[Records excerpted from a collection]
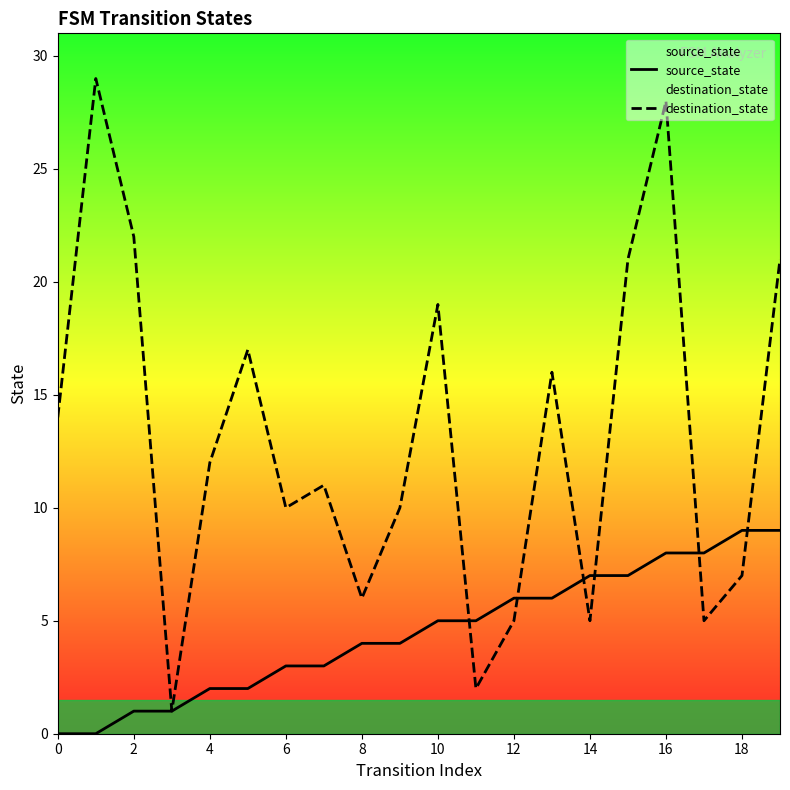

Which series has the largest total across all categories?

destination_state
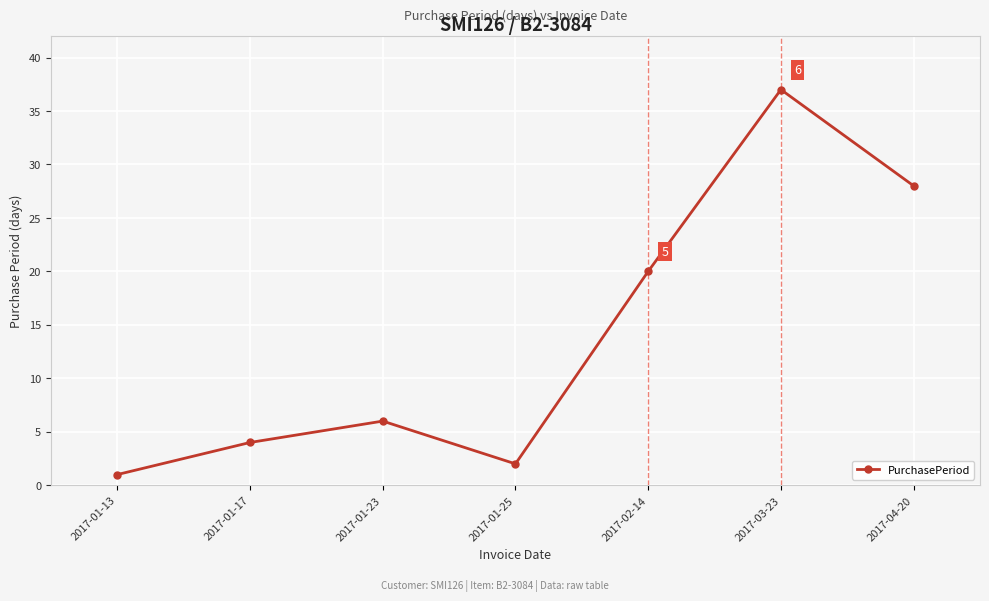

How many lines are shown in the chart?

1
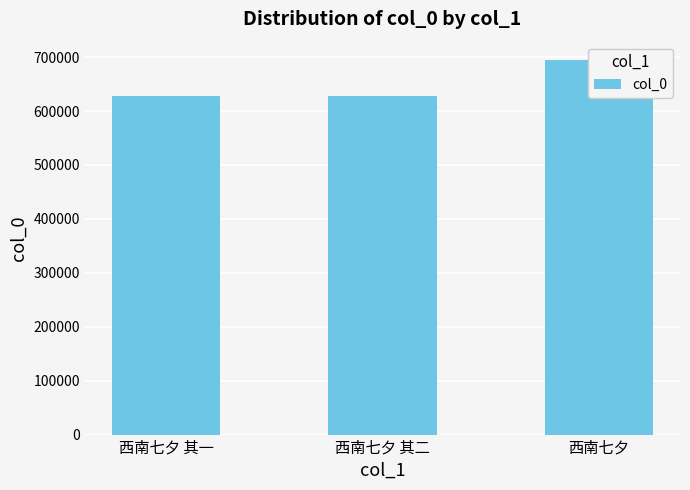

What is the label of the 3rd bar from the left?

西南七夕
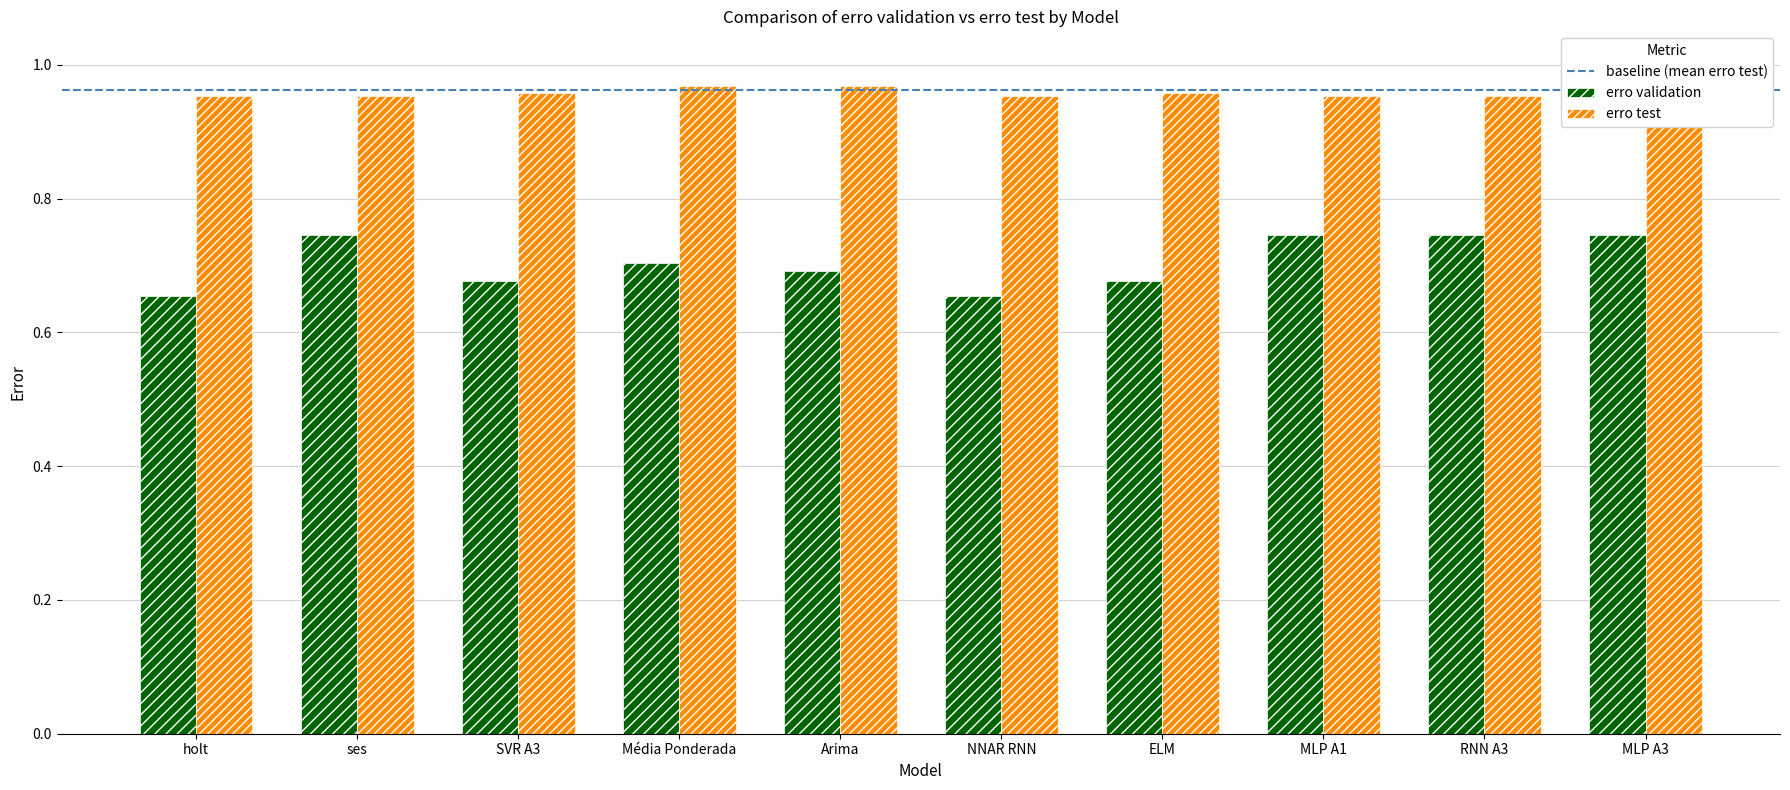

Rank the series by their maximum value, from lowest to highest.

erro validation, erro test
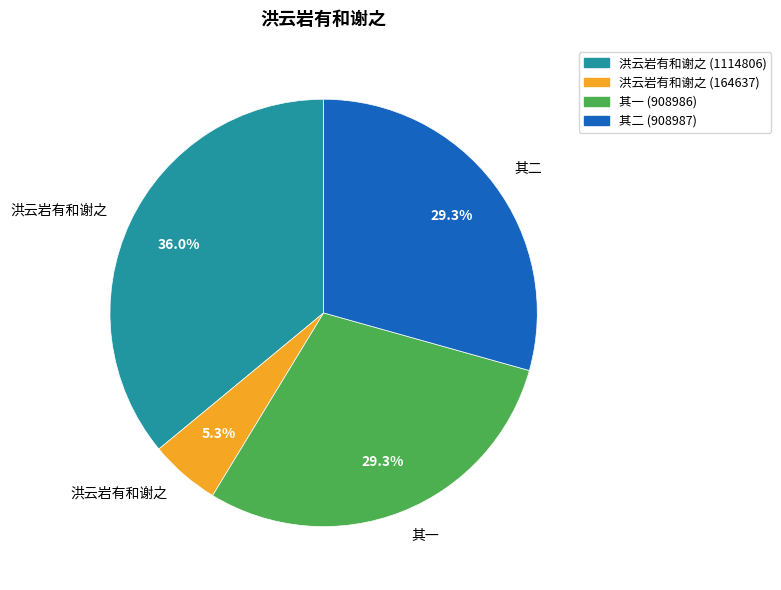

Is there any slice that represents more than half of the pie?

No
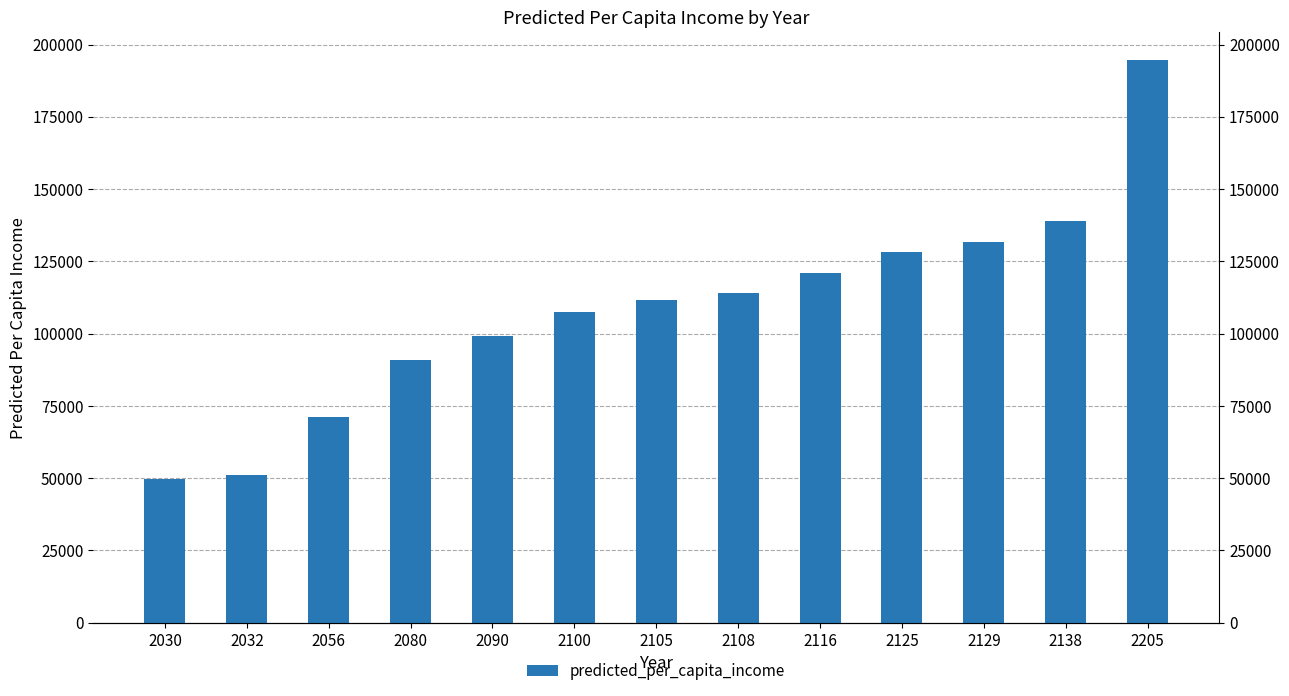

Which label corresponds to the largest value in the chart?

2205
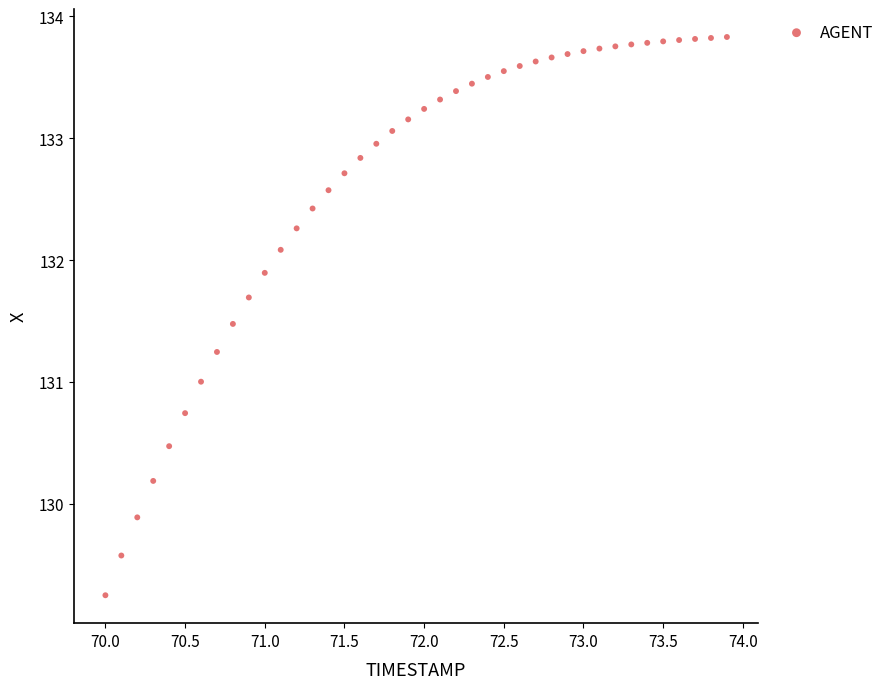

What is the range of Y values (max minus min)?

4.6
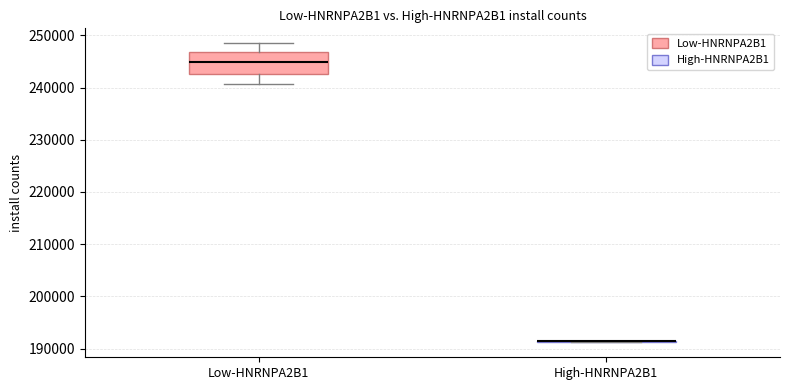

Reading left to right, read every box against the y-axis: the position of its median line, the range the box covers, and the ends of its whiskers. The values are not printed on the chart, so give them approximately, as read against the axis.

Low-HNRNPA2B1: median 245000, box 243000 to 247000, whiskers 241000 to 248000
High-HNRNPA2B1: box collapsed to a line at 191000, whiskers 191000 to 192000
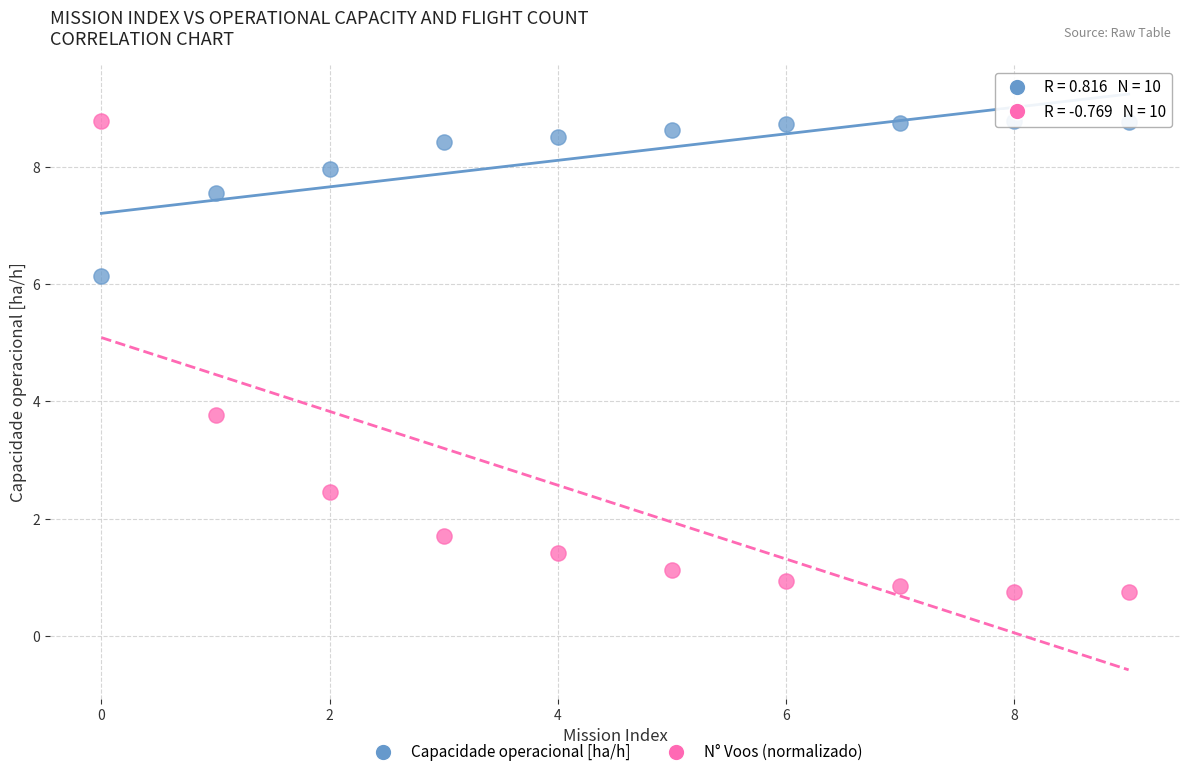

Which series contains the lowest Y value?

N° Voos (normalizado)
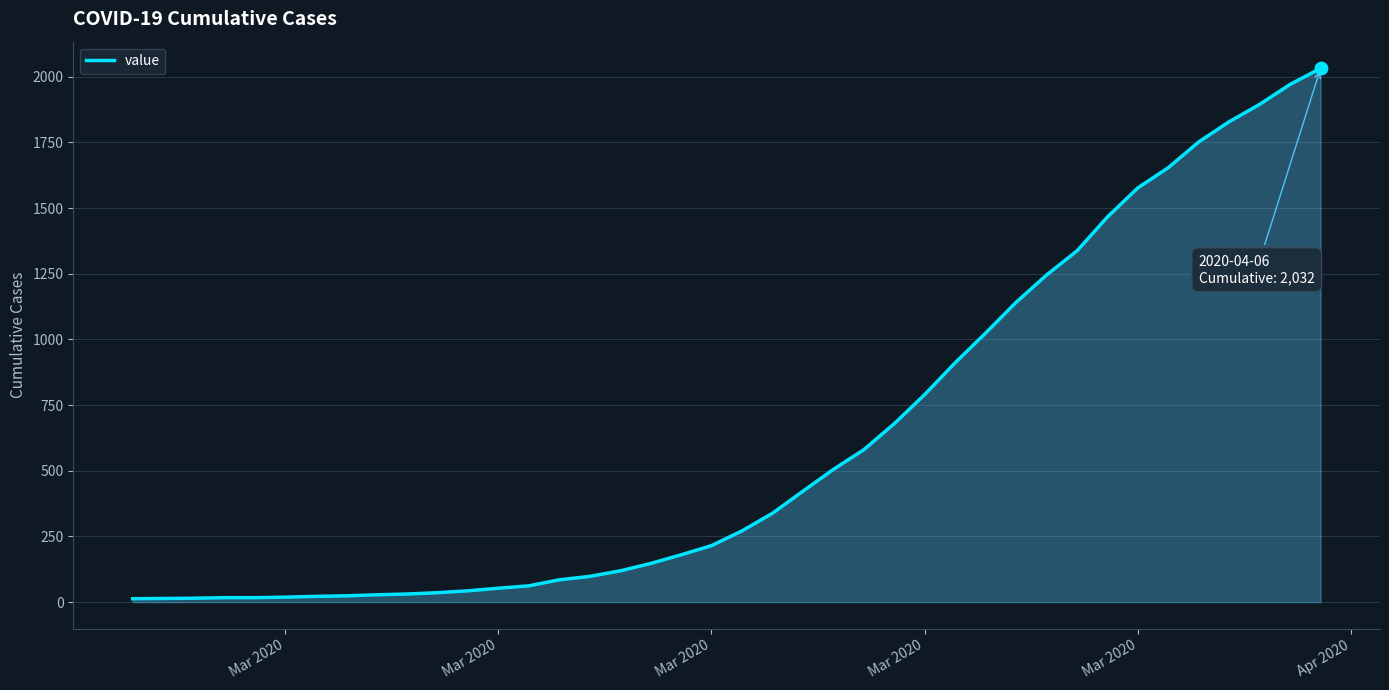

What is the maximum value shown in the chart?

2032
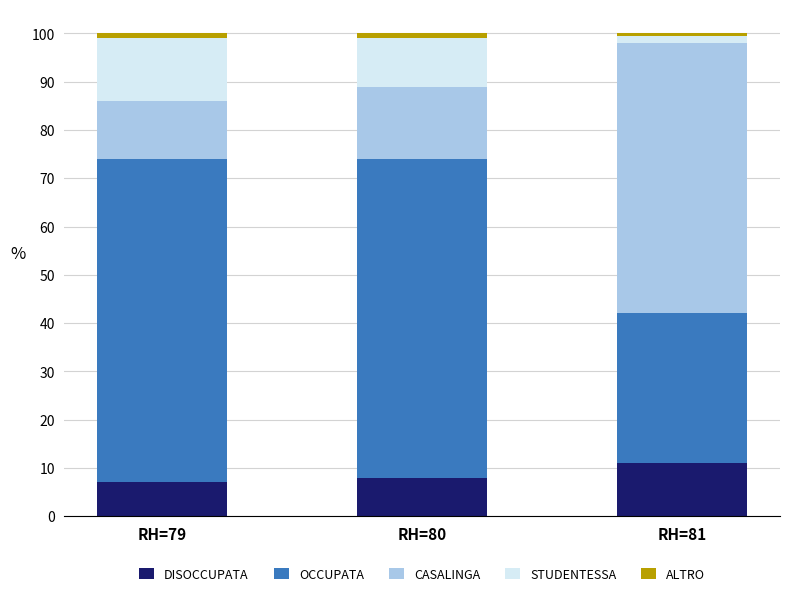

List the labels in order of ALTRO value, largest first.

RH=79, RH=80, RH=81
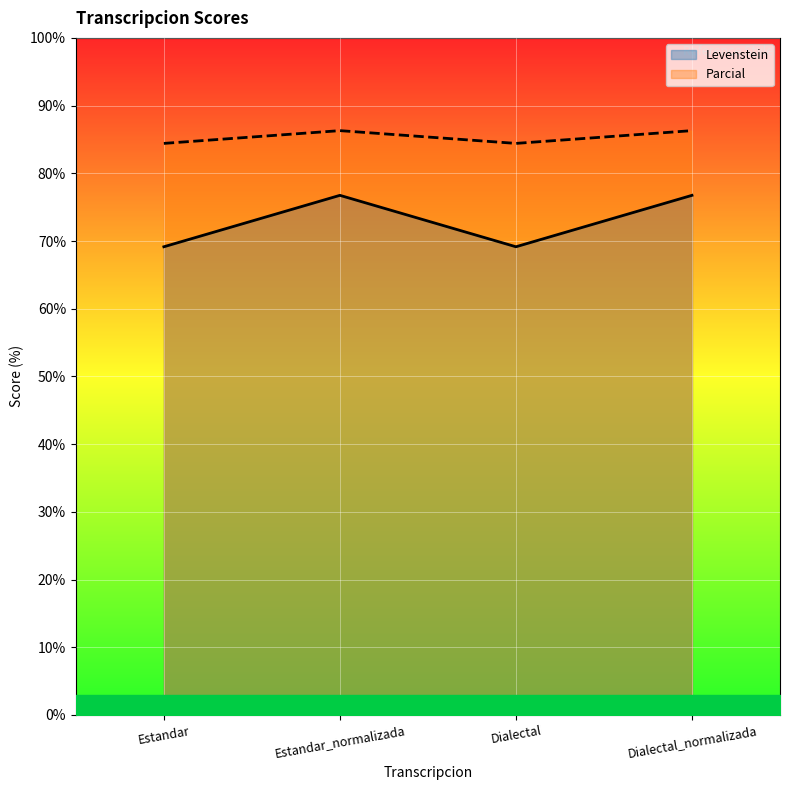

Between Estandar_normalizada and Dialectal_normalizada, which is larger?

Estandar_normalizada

EXERCISE AIM:
Could you reproduce every line of the listing above without changing anything, leaving out the pictures?

WRITTEN SOLUTION:
Which series has the largest total across all categories?

destination_state

How many lines are shown in the chart?

1

What is the label of the 3rd bar from the left?

西南七夕

Rank the series by their maximum value, from lowest to highest.

erro validation, erro test

Is there any slice that represents more than half of the pie?

No

Which label corresponds to the largest value in the chart?

2205

What is the range of Y values (max minus min)?

4.6

Reading left to right, read every box against the y-axis: the position of its median line, the range the box covers, and the ends of its whiskers. The values are not printed on the chart, so give them approximately, as read against the axis.

Low-HNRNPA2B1: median 245000, box 243000 to 247000, whiskers 241000 to 248000
High-HNRNPA2B1: box collapsed to a line at 191000, whiskers 191000 to 192000

Which series contains the lowest Y value?

N° Voos (normalizado)

What is the maximum value shown in the chart?

2032

List the labels in order of ALTRO value, largest first.

RH=79, RH=80, RH=81

Between Estandar_normalizada and Dialectal_normalizada, which is larger?

Estandar_normalizada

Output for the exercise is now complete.